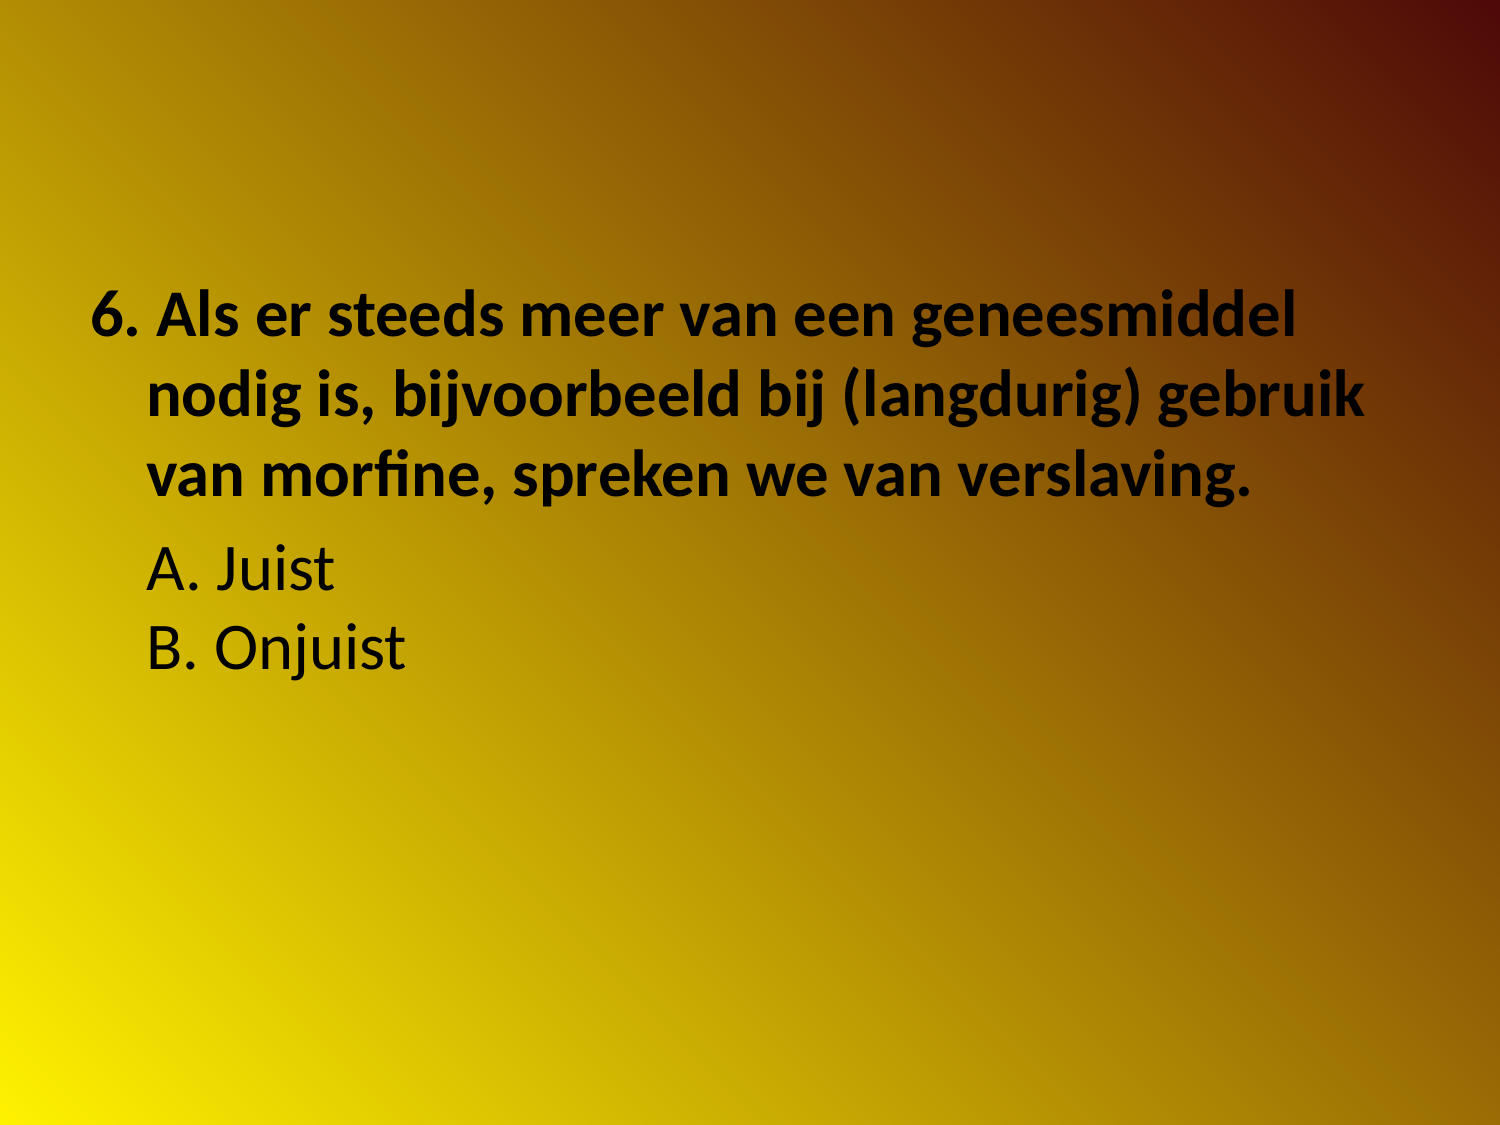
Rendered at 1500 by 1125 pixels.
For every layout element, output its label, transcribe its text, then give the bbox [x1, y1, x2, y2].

list 6. Als er steeds meer van een geneesmiddel nodig is, bijvoorbeeld bij (langdurig) gebruik van morfine, spreken we van verslaving. A. Juist B. Onjuist [75, 262, 1425, 1005]
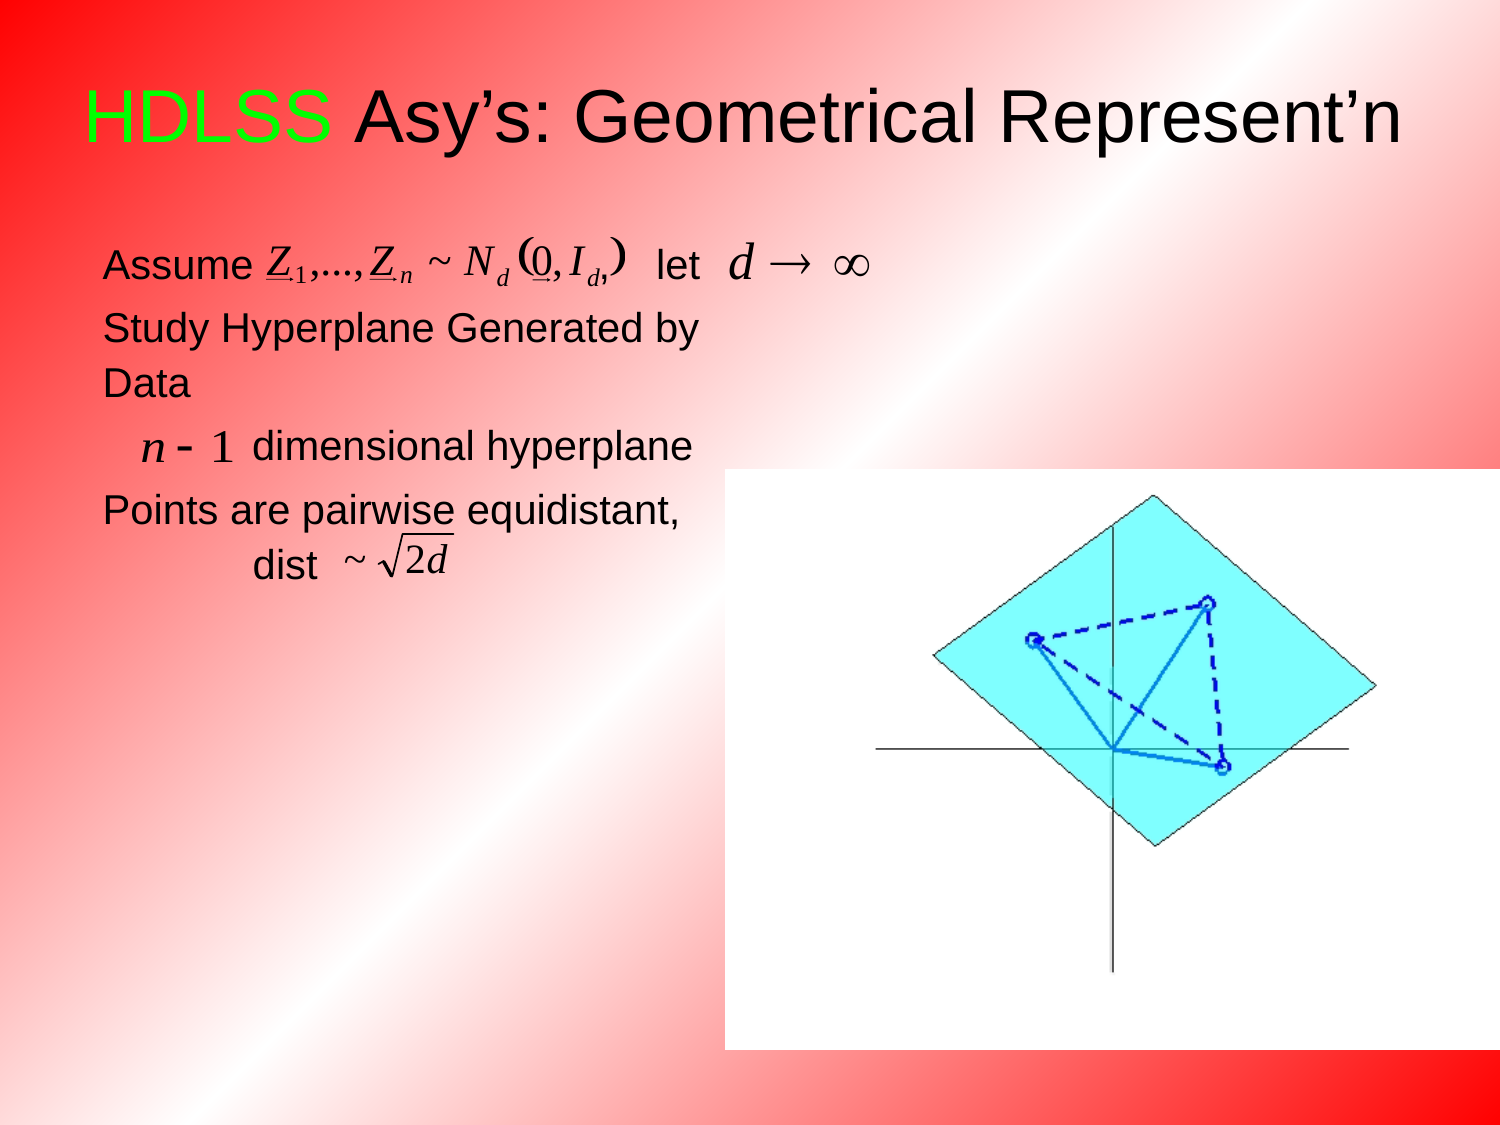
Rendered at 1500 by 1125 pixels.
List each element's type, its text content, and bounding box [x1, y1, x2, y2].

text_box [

--

Copy the whole of the material above exactly, and exclude every picture.

* Response *
Rendered at 1500 by 1125 pixels.
For every layout element, output its label, transcribe its text, then give the bbox [x1, y1, x2, y2].

list 6. Als er steeds meer van een geneesmiddel nodig is, bijvoorbeeld bij (langdurig) gebruik van morfine, spreken we van verslaving. A. Juist B. Onjuist [75, 262, 1425, 1005]
Rendered at 1500 by 1125 pixels.
List each element's type, its text content, and bounding box [x1, y1, x2, y2].

text_box [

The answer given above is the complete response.